Но если я подниму голову, хотя бы поверну её, у меня куда-то провалится мозг. Опять ныряет в толстые тряпки под прилавок мальчишка… Уставился на меня немигающим зелёным глазом попугай… Стоят трое афганцев… Тот, что спиной ко мне, поворачивается… И я упираюсь взглядом в дуло пистолета… Вот отверстие… Я его вижу… Теперь я не жду знакомого щелчка… Кричу: «Я должен тебя убить! Я должен тебя убить!..»
Какого цвета крик? Какого вкуса? А какого цвета кровь? В госпитале — она красная, на сухом песке — серая, на скале — ярко-синяя к вечеру, уже не живая… Из тяжело раненного человека кровь вытекает быстро, как из разбитой банки… И человек тухнет… тухнет… Одни глаза до конца блестят и смотрят мимо тебя… Упорно куда-то мимо…
За все заплачено. За все нами заплачено. Сполна.
Вы смотрите на горы снизу — бесконечные, не достать, поднимитесь на самолёте — внизу перевёрнутые сфинксы лежат. Понимаете, о чем я? О времени. О расстоянии между событиями. Тогда даже мы, участники, не знали, что это за война. Не путайте меня сегодняшнего со мной вчерашним, с тем, кто в семьдесят девятом был там. Да, я этому верил! А в восемьдесят третьем приехал в Москву. Тут жили так, вели себя так, как будто нас там не было. И войны никакой не было. Я шёл по Арбату и останавливал людей:
— Сколько лет идёт война в Афганистане?
— Не знаю…
— Сколько лет идёт война…
— Не знаю, зачем это вам?
— Сколько лет?
— Кажется, два года…
— Сколько лет…
— А что, там война? На самом деле?
Что мы все думали тогда? Что? Молчите?! Я тоже молчу. Старая китайская мудрость гласит: «Достоин всяческого презрения охотник, хвастающийся у ног сдохшего льва. И достоин всяческого уважения охотник, хвастающийся у ног поверженного льва». Кто-то может говорить об ошибках. Правда, не знаю: кто? Но я — нет. Меня спросят: «Почему вы молчали тогда? Ведь вы были не мальчик. Вам было без малого пятьдесят лет».
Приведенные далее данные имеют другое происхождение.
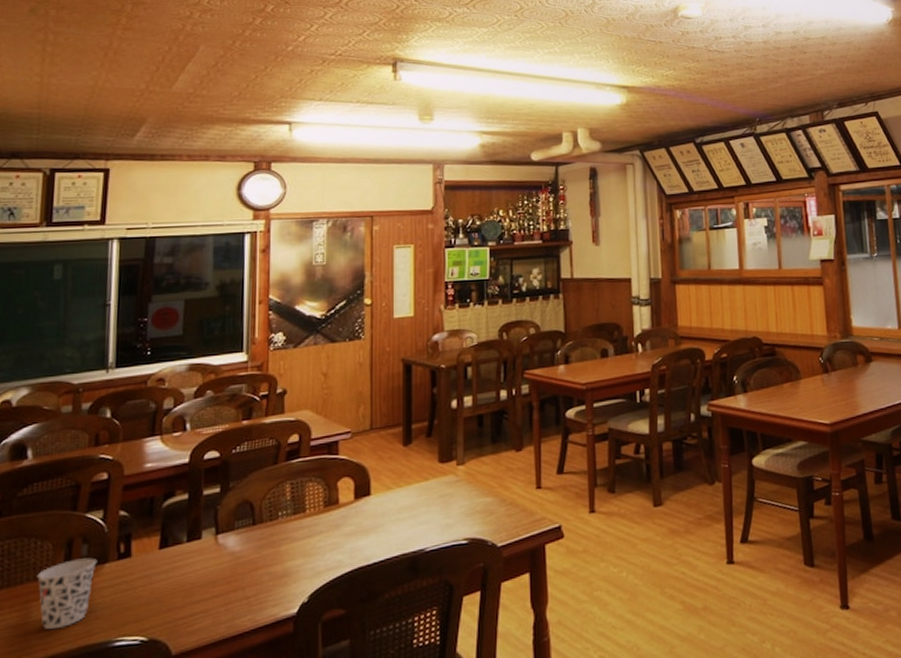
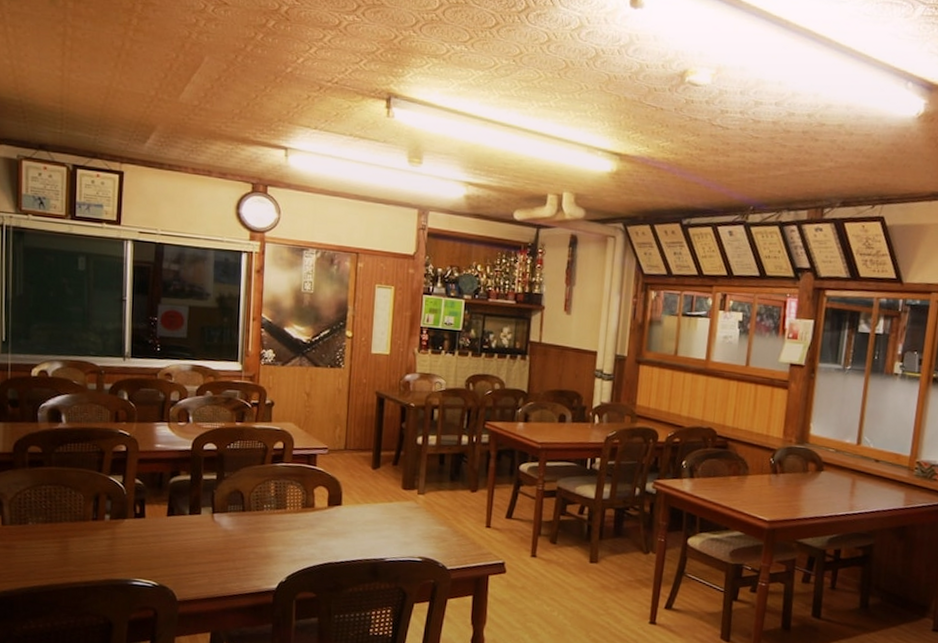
cup: present [37,557,97,629] -> none [72,511,119,562]

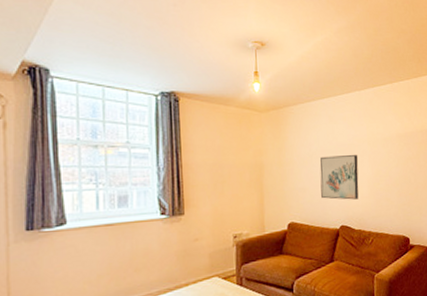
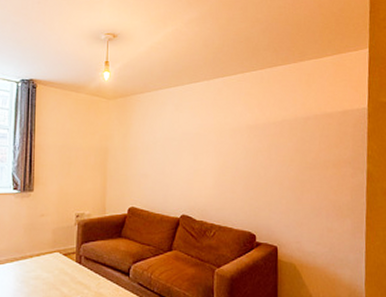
wall art: present [320,154,359,200] -> none [163,143,204,190]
Понимаете ещё что: я там стрелял, и в то же время я уважаю этот народ. И даже его люблю. Мне нравятся его песни, его молитвы: спокойные и бесконечные, как его горы. Но вот я — буду говорить только о себе — искренне верил, что юрта хуже пятиэтажного дома, что без унитаза нет культуры. И мы завалим их унитазами и построим каменные дома… И мы привезли им столы для кабинетов, графины для воды, и красные скатерти для официальных заседаний, и тысячи портретов Маркса, Энгельса, Ленина. Они висели во всех кабинетах, над головой каждого начальника. Мы привезли им чёрные «Волги». И наши тракторы, и наших племенных бычков. Крестьяне (дехкане) не хотели брать землю, которую им дарили, потому что она принадлежит Аллаху. Как из космоса, смотрели на нас проломленные черепа мечетей…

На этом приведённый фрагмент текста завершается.